Найти в Дзене

Машина смерти. История из моего алкогольного прошлого

Я возила дочь на тренировки в манеж. Трижды в неделю. Пока я ждала ее с тренировки, я пила. Нашла неподалёку от спортбазы улицы частных домов, где редко встретишь прохожего. Кружила по ним. Одна банка в руке, еще пара в сумке. В кармане сигареты.

Наступила зима. Бродить стало холодно. Во дворе многоэтажки я давно заприметила брошенную тачку. Это была Жига фиолетового цвета. По виду не такая и убитая, но не на ходу. Шина одна была сдута и стояла на ободе она. Ни на что особенно не надеясь, я однажды потянула дверь этой тачки, и дверь оказалась не заперта! Я залезла в салон, осмотрелась. Там было на удивление чистенько внутри. С потолка свисала тряпка - наверное оторванная обивка потолка. Я отодвинула ее, заглянула. Заднее сидение было тоже чистое. Я полюбила кирять в этой тачке.

Мне казалось, что машина радуется, когда я сажусь за руль. "Ну что, поехали?" - я спрашивала, срывая кольцо на банке. А иногда, если была голодная и злая говорила ей: "погнали".

"Вот увидишь, скоро мы с тобой отсюда уедем..." шептала я ей, вцепившись в руль, уже под градусом, откидывала голову на подголовник, закрывала глаза...

"Мы вернемся с тобой в Питер, в Питер, вот увидишь, скоро совсем", - повторяла я.

В бардачке я нашла карту Питера. Я побродила немного по лабиринтам улиц, по линиям рек, названия ускользали от меня. Я запихнула ее обратно. Моя машина побывала там, этого было достаточно.

В Питер я ездила в 12-летнем возрасте на три дня. Там было тепло. Мы уехали из промозглой ветреной Москвы, набрав себе в чемоданы свитеров и курток, а там оказалось неожиданно солнечно. Нас было трое ребят - я, еще одна девчонка и паренек Виталик, на год нас младше. Мы подружились, смешили друг друга и все время смеялись, а нас водили по местам, где смеяться было нельзя.

Мне хотелось в Питер, где было весело и тепло, где светило солнышко, носиться в догонялки по набережным, но я была одна. И всё, что вспоминалось о Питере напоминало о смерти.

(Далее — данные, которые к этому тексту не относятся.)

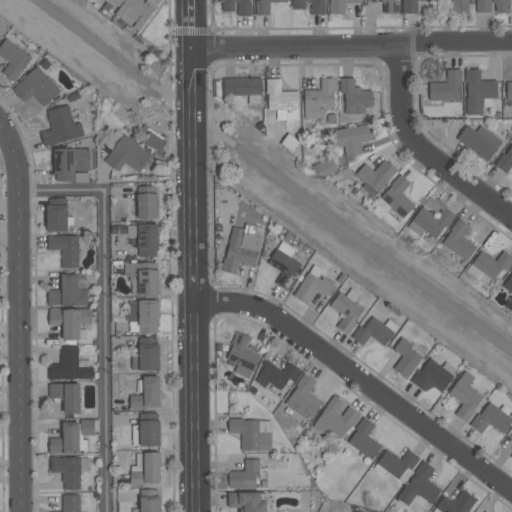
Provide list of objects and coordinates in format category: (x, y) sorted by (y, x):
building: (309, 5)
building: (339, 5)
building: (387, 5)
building: (456, 5)
building: (236, 6)
building: (264, 6)
building: (409, 6)
building: (492, 6)
building: (131, 9)
road: (351, 46)
building: (13, 59)
building: (446, 86)
building: (36, 87)
building: (244, 87)
building: (508, 89)
building: (478, 90)
building: (355, 96)
building: (319, 98)
building: (281, 100)
building: (60, 126)
building: (354, 138)
building: (479, 141)
building: (289, 142)
building: (131, 150)
road: (422, 150)
building: (505, 160)
building: (72, 164)
building: (325, 167)
building: (375, 176)
building: (398, 196)
building: (147, 201)
building: (57, 214)
building: (431, 218)
building: (147, 239)
building: (459, 240)
building: (242, 247)
building: (67, 248)
road: (195, 255)
building: (491, 263)
building: (284, 268)
building: (146, 279)
building: (312, 287)
building: (508, 290)
building: (67, 292)
road: (102, 310)
building: (346, 312)
building: (145, 315)
road: (18, 317)
building: (70, 321)
building: (373, 332)
building: (149, 353)
building: (242, 355)
building: (407, 356)
building: (70, 365)
building: (276, 375)
building: (433, 375)
road: (361, 379)
building: (147, 393)
building: (66, 395)
building: (465, 396)
building: (302, 399)
building: (335, 418)
building: (492, 418)
building: (88, 427)
building: (149, 429)
building: (252, 433)
building: (364, 439)
building: (511, 448)
building: (397, 462)
building: (146, 469)
building: (69, 470)
building: (245, 474)
building: (420, 485)
building: (150, 500)
building: (246, 501)
building: (70, 502)
building: (455, 503)
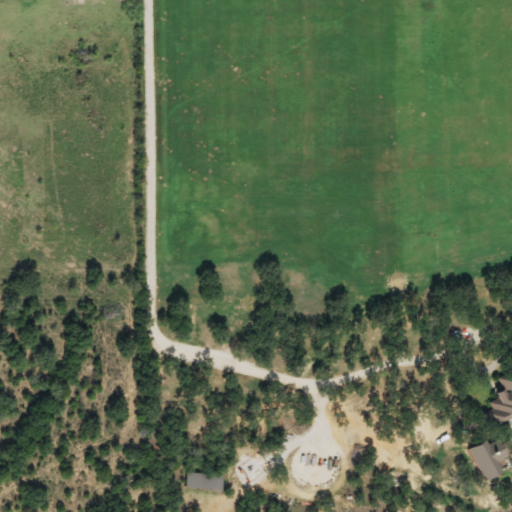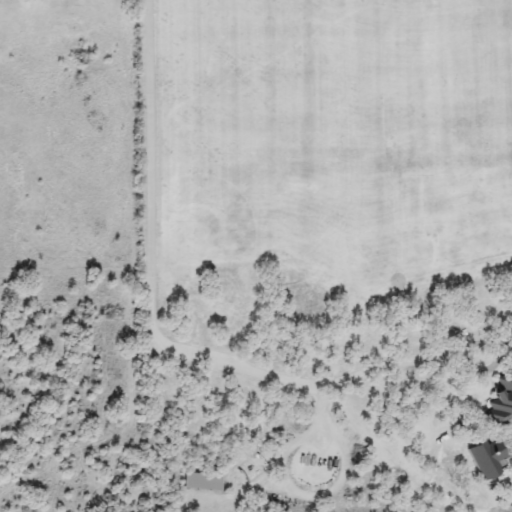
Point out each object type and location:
road: (77, 10)
road: (153, 313)
building: (499, 400)
building: (500, 401)
building: (200, 482)
building: (200, 482)
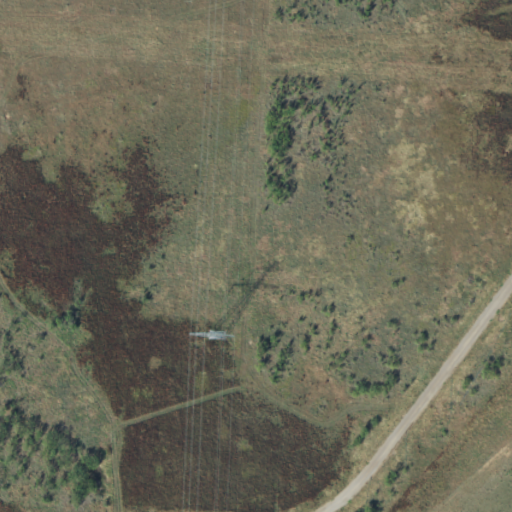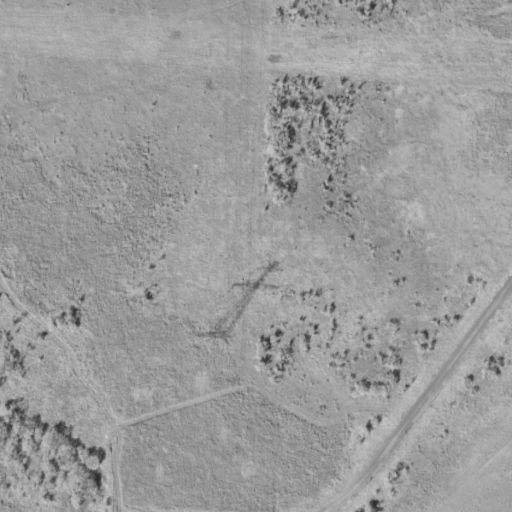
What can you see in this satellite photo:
power tower: (215, 333)
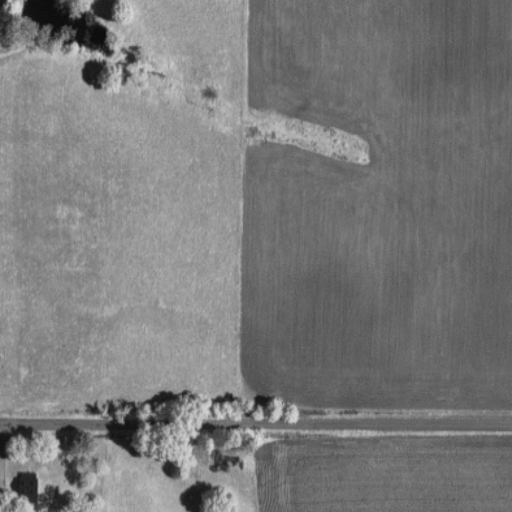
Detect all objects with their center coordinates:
road: (256, 420)
building: (29, 483)
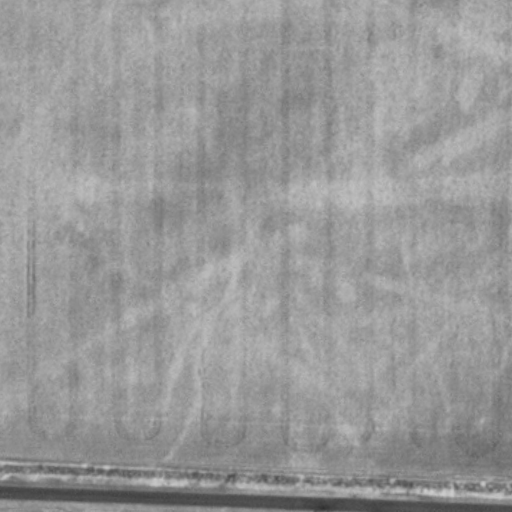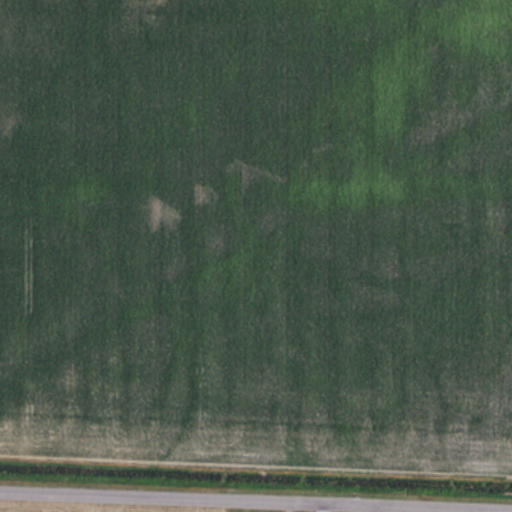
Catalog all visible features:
road: (256, 499)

Пискаревское кладбище - огромные как футбольное поле могилы, заросшие зеленой тоненькой травкой, мягкой на ощупь. Погладить эту травку тихонько, она живая и свежая.

Квартира на Мойке, в которой умирал раненый на дуэли Пушкин... Золотой свет пробивается в окна, теплые блики на полу.

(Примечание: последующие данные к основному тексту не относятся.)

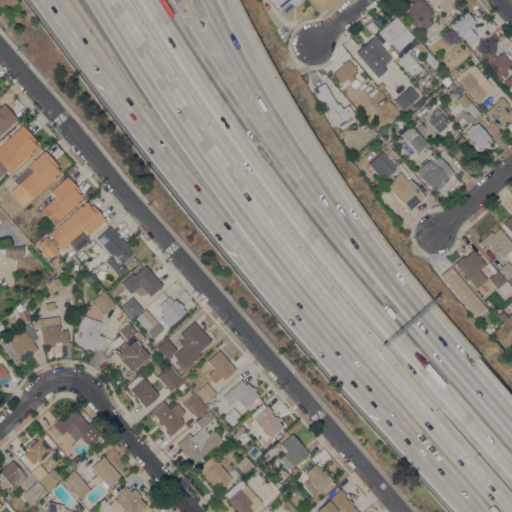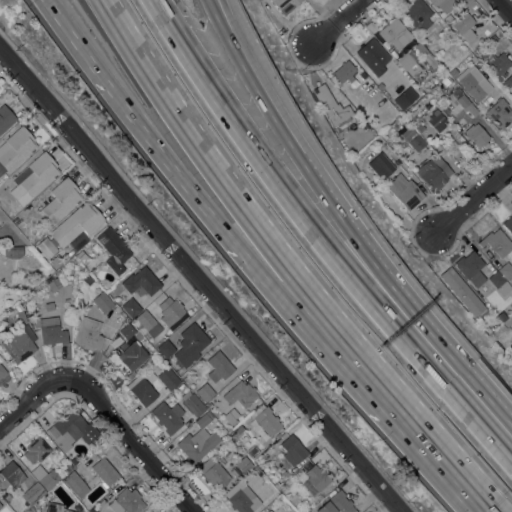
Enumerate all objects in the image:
building: (284, 4)
building: (444, 4)
building: (285, 5)
building: (442, 5)
road: (506, 6)
building: (478, 11)
building: (418, 12)
building: (418, 14)
road: (340, 23)
building: (371, 25)
building: (464, 25)
building: (462, 26)
building: (394, 33)
building: (395, 33)
building: (492, 39)
building: (481, 47)
building: (372, 55)
building: (373, 55)
building: (428, 59)
building: (495, 61)
building: (409, 62)
building: (498, 62)
building: (343, 71)
building: (350, 71)
building: (453, 72)
building: (508, 81)
building: (509, 81)
building: (473, 82)
building: (474, 82)
building: (404, 97)
building: (405, 97)
building: (329, 104)
building: (331, 104)
building: (466, 104)
road: (279, 112)
building: (500, 112)
building: (499, 113)
building: (5, 117)
building: (5, 117)
building: (437, 119)
building: (436, 120)
building: (400, 121)
building: (475, 134)
building: (477, 134)
building: (413, 138)
building: (414, 139)
building: (15, 148)
building: (15, 148)
building: (392, 160)
road: (267, 163)
road: (165, 167)
building: (433, 172)
building: (433, 172)
building: (39, 174)
building: (31, 178)
building: (403, 190)
building: (405, 190)
building: (60, 199)
building: (61, 199)
road: (474, 199)
road: (242, 211)
building: (508, 221)
building: (75, 223)
building: (76, 223)
building: (508, 223)
building: (498, 242)
building: (496, 244)
building: (44, 246)
building: (46, 247)
building: (112, 249)
building: (113, 249)
building: (13, 251)
road: (372, 267)
building: (470, 267)
building: (471, 267)
building: (505, 270)
building: (500, 277)
building: (87, 279)
road: (201, 280)
building: (141, 281)
building: (141, 282)
building: (499, 282)
building: (53, 284)
building: (461, 291)
building: (463, 292)
building: (101, 301)
building: (103, 301)
building: (49, 305)
building: (130, 306)
building: (131, 306)
building: (168, 309)
building: (170, 309)
building: (502, 315)
building: (22, 316)
building: (497, 321)
building: (147, 323)
building: (148, 323)
building: (51, 330)
building: (127, 330)
building: (50, 331)
building: (87, 333)
building: (88, 333)
building: (19, 343)
building: (189, 343)
building: (190, 344)
building: (18, 346)
building: (166, 348)
building: (130, 354)
building: (126, 357)
building: (217, 366)
building: (219, 366)
road: (351, 370)
building: (2, 371)
building: (2, 371)
building: (167, 378)
building: (169, 378)
road: (454, 380)
building: (182, 386)
building: (140, 389)
building: (141, 389)
building: (203, 391)
building: (205, 391)
building: (239, 393)
building: (241, 393)
road: (33, 401)
building: (192, 403)
building: (193, 404)
building: (166, 415)
building: (231, 415)
building: (168, 416)
building: (266, 420)
building: (267, 420)
building: (67, 428)
building: (70, 428)
building: (237, 431)
building: (198, 439)
road: (129, 442)
building: (196, 443)
building: (36, 449)
building: (291, 449)
building: (293, 449)
building: (35, 450)
building: (74, 461)
road: (444, 462)
building: (244, 463)
building: (277, 465)
building: (103, 470)
building: (104, 470)
building: (213, 472)
building: (214, 472)
building: (11, 475)
building: (45, 475)
building: (315, 476)
building: (317, 477)
building: (26, 478)
building: (75, 483)
building: (74, 484)
building: (32, 493)
building: (240, 497)
building: (242, 497)
building: (125, 501)
building: (126, 501)
building: (100, 503)
building: (336, 503)
building: (336, 503)
building: (0, 504)
building: (55, 507)
building: (77, 507)
building: (52, 509)
building: (93, 509)
building: (267, 510)
building: (269, 510)
building: (150, 511)
building: (308, 511)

Одиночные камеры в Петропавловской крепости.Гулкое эхо в коридорах. ШШШ! Здесь смеяться нельзя!

Ростральные колонны - глядящие вниз на воду носы кораблей, которые никогда не поплывут. Тоскливая рябь на воде.

Я мечтала уйти из дома, от мужа которого не любила. И который не любил меня. Сначала я думала, что уйду и какое-то время смогу жить в этой машине. Здесь можно спать. Можно взять с собой одеяло, теплые вещи. Но сколько я так проживу? Ни помыться, ни чаю согреть. А потом что? Вернусь виноватая обратно? Меня осенило, что в этой машине я смогу умереть.

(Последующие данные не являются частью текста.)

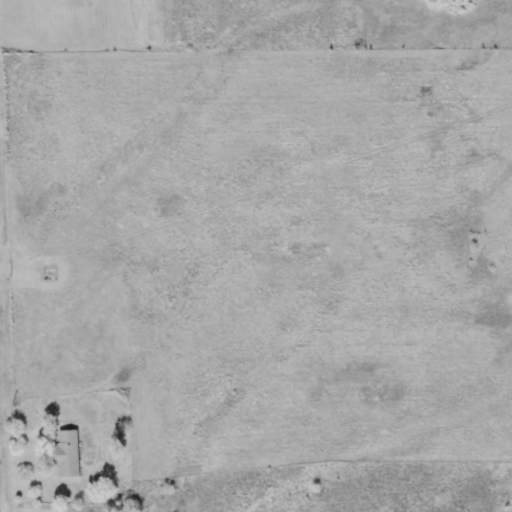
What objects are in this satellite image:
building: (64, 454)
building: (65, 454)
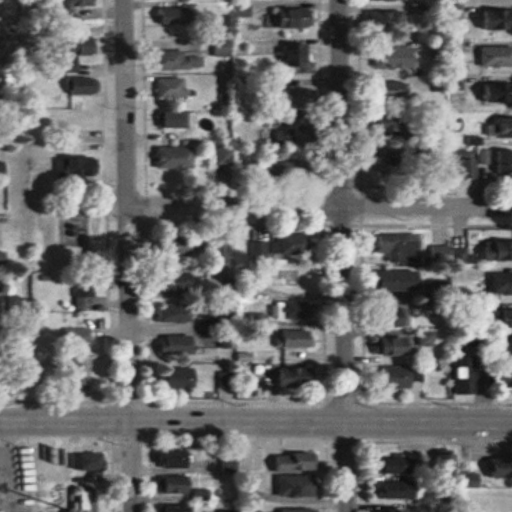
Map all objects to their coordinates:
building: (377, 0)
building: (74, 3)
building: (162, 17)
building: (286, 18)
building: (488, 19)
building: (378, 20)
building: (69, 43)
building: (216, 48)
building: (290, 55)
building: (490, 56)
building: (387, 57)
building: (171, 60)
building: (70, 87)
building: (167, 88)
building: (384, 91)
building: (490, 93)
building: (293, 106)
building: (168, 119)
building: (496, 126)
building: (382, 130)
building: (220, 157)
building: (168, 158)
building: (497, 160)
building: (269, 165)
building: (72, 166)
building: (457, 166)
building: (1, 170)
road: (318, 207)
building: (285, 244)
building: (391, 247)
building: (169, 248)
building: (214, 248)
building: (493, 250)
road: (127, 255)
road: (341, 255)
building: (166, 280)
building: (388, 281)
building: (497, 283)
building: (78, 297)
building: (287, 311)
building: (168, 313)
building: (386, 318)
building: (500, 318)
building: (254, 320)
building: (76, 337)
building: (290, 339)
building: (422, 339)
building: (168, 345)
building: (500, 346)
building: (387, 347)
building: (74, 371)
building: (456, 375)
building: (286, 376)
building: (497, 377)
building: (390, 378)
building: (168, 379)
road: (255, 423)
building: (165, 459)
building: (83, 461)
building: (437, 461)
building: (287, 462)
building: (224, 463)
building: (389, 466)
building: (496, 469)
building: (169, 485)
building: (288, 486)
building: (389, 491)
building: (497, 505)
building: (291, 509)
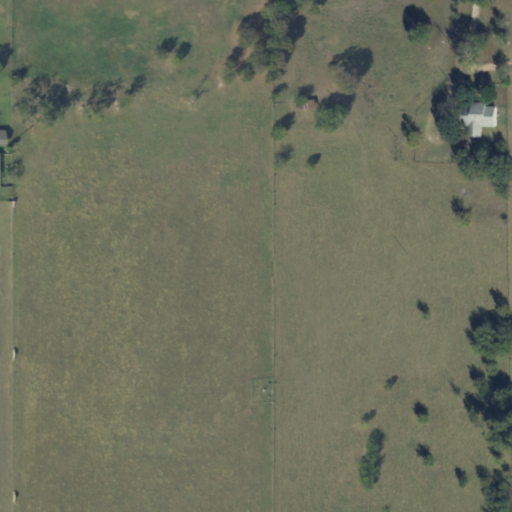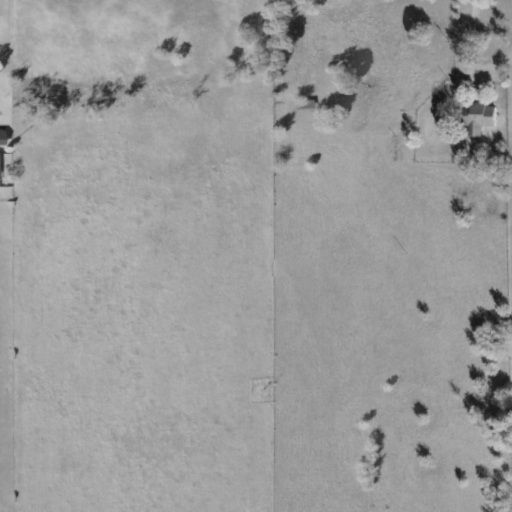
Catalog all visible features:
road: (467, 47)
building: (478, 118)
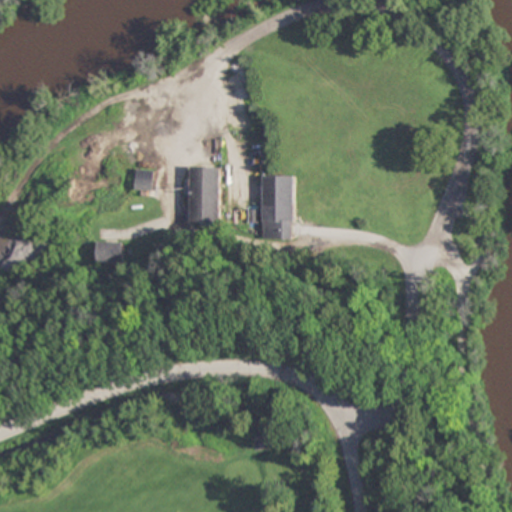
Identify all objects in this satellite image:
road: (3, 2)
road: (424, 32)
river: (64, 56)
building: (147, 179)
building: (207, 196)
building: (279, 207)
road: (363, 235)
building: (112, 252)
park: (256, 256)
road: (459, 267)
road: (223, 368)
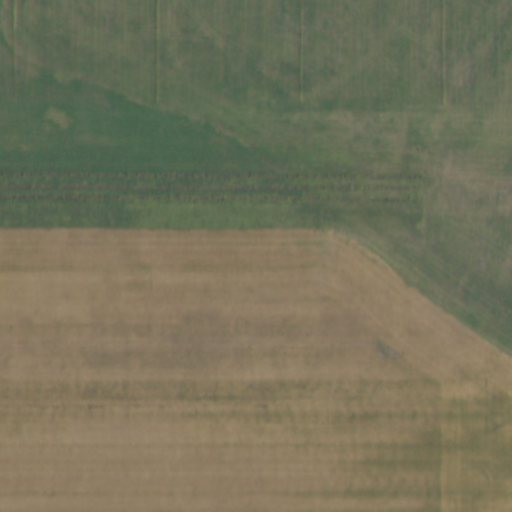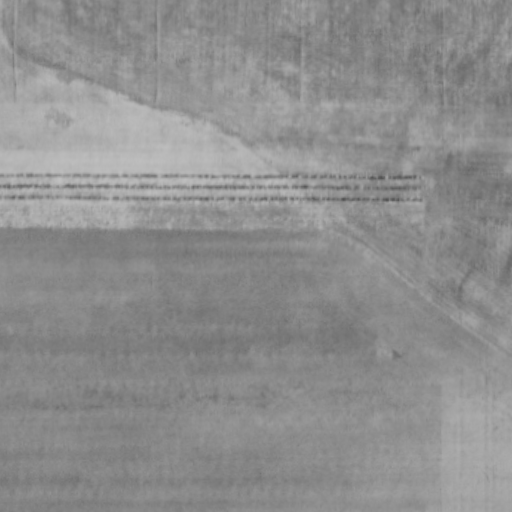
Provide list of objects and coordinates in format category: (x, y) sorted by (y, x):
quarry: (255, 255)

Нужно дождаться морозов, купить водки и уснуть там на заднем сидении. Я усну и замерзну. И умру. Это хорошо. Никто не догадается, что я нарочно. Несколько тренировок я выстраивала план. Меня терзали сомнения - нужно ли принести с собой одеяло, подушку? А вдруг меня не вырубит? Вдруг я не смогу уснуть? Вдруг я не умру сразу, а проснусь отмороженная, но не до смерти? Как быстро я умру, сколько я буду жить если проснусь? Смогу ли кричать? Услышат ли меня? Будет ли больно? Мысли об этом обо всем щекотали мне нервы. "Поиграем с тобой..." - говорила я своей машине. Я теперь редко садилась за руль. Я уже свыклась с ролью пассажира. "Death Car" - называла я ее.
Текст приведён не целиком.